DOCUMENT SECTION »
# Tribunal
LLM evaluation framework for Elixir.
**Tribunal** provides tools for evaluating LLM outputs, detecting hallucinations, and measuring response quality.
## Installation
```elixir
def deps do
[
{:tribunal, "~> 0.1.0"},
# Optional: for LLM-as-judge evaluations
{:req_llm, "~> 1.2"},
# Optional: for embedding-based similarity
{:alike, "~> 0.1"}
]
end
```
## Quick Start
### ExUnit Integration
```elixir
defmodule MyApp.RAGTest do
use ExUnit.Case
use Tribunal.EvalCase
@context ["Returns are accepted within 30 days with receipt."]
test "response is faithful to context" do
response = MyApp.RAG.query("What's the return policy?")
assert_contains response, "30 days"
assert_faithful response, context: @context
refute_hallucination response, context: @context
end
end
```
### Dataset-Driven Evaluations
```elixir
# test/evals/rag_test.exs
defmodule MyApp.RAGEvalTest do
use ExUnit.Case
use Tribunal.EvalCase
tribunal_eval "test/evals/datasets/questions.json",
provider: {MyApp.RAG, :query}
end
```
### CLI
```bash
# Initialize evaluation structure
mix tribunal.init
# Run evaluations
mix tribunal.eval
# Output formats
mix tribunal.eval --format json --output results.json
mix tribunal.eval --format github # GitHub Actions annotations
```
```
Tribunal LLM Evaluation
═══════════════════════════════════════════════════════════════
Summary
───────────────────────────────────────────────────────────────
Total: 12 test cases
Passed: 10 (83%)
Failed: 2
Duration: 1.4s
Results by Metric
───────────────────────────────────────────────────────────────
faithful 8/8 passed 100% ████████████████████
relevant 6/8 passed 75% ███████████████░░░░░
contains 10/10 passed 100% ████████████████████
no_pii 4/4 passed 100% ████████████████████
Failed Cases
───────────────────────────────────────────────────────────────
1. "What is the return policy for electronics?"
├─ relevant: Response discusses refunds but doesn't address return policy
2. "Can I return opened software?"

ACTIVITIES »
1/ Answer these questions using the Tribunal overview.
(a) Which optional dependency is listed for embedding-based similarity?
(b) Which command initializes the evaluation structure?
(c) In the sample output, how many of the 8 cases for the "relevant" metric passed?
2/ Pick up the Tribunal overview after its last line and carry it on.
The material plays no part in the work here and can be set aside.

DATA LISTING »

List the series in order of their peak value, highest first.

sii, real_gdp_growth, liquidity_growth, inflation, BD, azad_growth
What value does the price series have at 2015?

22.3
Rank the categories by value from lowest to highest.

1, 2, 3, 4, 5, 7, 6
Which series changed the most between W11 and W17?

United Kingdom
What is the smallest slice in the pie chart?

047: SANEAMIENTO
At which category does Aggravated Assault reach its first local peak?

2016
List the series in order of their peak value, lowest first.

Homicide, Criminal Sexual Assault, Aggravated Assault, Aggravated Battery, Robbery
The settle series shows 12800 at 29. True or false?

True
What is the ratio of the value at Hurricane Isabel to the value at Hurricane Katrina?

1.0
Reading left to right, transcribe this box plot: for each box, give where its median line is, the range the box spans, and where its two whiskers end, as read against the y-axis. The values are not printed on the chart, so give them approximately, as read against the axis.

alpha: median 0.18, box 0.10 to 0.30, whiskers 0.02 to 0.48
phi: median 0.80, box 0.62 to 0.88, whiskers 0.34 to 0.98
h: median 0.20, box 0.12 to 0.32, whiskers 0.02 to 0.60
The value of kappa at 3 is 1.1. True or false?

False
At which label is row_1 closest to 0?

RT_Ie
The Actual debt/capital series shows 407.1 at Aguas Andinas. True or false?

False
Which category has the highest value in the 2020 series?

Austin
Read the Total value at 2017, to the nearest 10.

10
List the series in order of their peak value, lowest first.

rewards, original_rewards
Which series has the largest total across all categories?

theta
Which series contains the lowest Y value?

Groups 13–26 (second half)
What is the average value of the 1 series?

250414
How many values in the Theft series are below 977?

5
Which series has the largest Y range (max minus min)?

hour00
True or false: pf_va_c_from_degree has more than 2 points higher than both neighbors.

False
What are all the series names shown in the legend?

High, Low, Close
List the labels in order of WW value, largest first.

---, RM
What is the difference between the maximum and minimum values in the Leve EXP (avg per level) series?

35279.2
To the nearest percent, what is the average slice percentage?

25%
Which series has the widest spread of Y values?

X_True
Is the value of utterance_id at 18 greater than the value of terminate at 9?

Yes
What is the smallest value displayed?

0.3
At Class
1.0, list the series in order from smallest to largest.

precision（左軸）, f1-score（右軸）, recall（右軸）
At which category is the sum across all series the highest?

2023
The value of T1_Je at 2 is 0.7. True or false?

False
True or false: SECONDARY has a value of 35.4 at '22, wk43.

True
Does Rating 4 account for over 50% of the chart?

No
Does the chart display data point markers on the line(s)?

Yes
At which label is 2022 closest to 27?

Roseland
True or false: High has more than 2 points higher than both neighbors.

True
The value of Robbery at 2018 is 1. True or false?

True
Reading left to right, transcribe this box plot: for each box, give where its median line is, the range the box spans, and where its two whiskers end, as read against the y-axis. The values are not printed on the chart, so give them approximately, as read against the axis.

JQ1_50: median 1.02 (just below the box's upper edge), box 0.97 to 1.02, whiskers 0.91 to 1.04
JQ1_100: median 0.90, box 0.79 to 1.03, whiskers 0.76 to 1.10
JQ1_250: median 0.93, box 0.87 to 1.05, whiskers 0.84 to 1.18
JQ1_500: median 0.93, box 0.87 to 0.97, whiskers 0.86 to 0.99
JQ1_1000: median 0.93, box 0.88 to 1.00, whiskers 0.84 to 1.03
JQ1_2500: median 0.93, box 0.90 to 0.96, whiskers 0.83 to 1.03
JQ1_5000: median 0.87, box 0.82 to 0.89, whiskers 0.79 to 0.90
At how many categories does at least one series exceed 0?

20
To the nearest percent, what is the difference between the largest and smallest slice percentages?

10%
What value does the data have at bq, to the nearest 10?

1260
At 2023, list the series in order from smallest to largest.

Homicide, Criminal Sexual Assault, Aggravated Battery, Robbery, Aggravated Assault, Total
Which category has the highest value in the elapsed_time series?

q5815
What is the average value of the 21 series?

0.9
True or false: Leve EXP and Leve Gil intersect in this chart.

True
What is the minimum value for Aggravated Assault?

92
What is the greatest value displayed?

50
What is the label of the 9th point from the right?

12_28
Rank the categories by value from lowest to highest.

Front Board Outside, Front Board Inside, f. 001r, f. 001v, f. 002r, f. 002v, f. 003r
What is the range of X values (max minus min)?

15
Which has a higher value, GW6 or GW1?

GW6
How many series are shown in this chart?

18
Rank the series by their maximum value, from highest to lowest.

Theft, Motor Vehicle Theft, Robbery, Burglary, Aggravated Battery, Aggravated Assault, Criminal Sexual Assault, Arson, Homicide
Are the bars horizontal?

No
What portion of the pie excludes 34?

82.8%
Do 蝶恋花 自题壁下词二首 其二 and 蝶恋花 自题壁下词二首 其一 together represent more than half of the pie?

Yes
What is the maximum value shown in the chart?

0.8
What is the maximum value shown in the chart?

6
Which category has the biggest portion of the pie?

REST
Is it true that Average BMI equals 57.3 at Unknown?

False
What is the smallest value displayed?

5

ANSWERS IN ORDER »
1/
(a) {:alike, "~> 0.1"}
(b) mix tribunal.init
(c) 6 (75%)

2/
├─ relevant: Response is generic, doesn't mention software-specific policy
───────────────────────────────────────────────────────────────
❌ FAILED
```
## Assertion Types
### Deterministic (instant, no API calls)
- `assert_contains` / `refute_contains` - Substring matching
- `assert_regex` - Pattern matching
- `assert_json` - Valid JSON validation
- `assert_refusal` - Refusal pattern detection
- `assert_max_tokens` - Token limit
- `refute_pii` - No PII detection
- `refute_toxic` - No toxic patterns
- [Full list in assertions guide](guides/assertions.md)
### LLM-as-Judge (requires `req_llm`)
- `assert_faithful` - Grounded in context
- `assert_relevant` - Addresses query
- `refute_hallucination` - No fabricated info
- `refute_bias` - No stereotypes
- `refute_toxicity` - No hostile language
- `refute_harmful` - No dangerous content
- `refute_jailbreak` - No safety bypass
### Embedding-Based (requires `alike`)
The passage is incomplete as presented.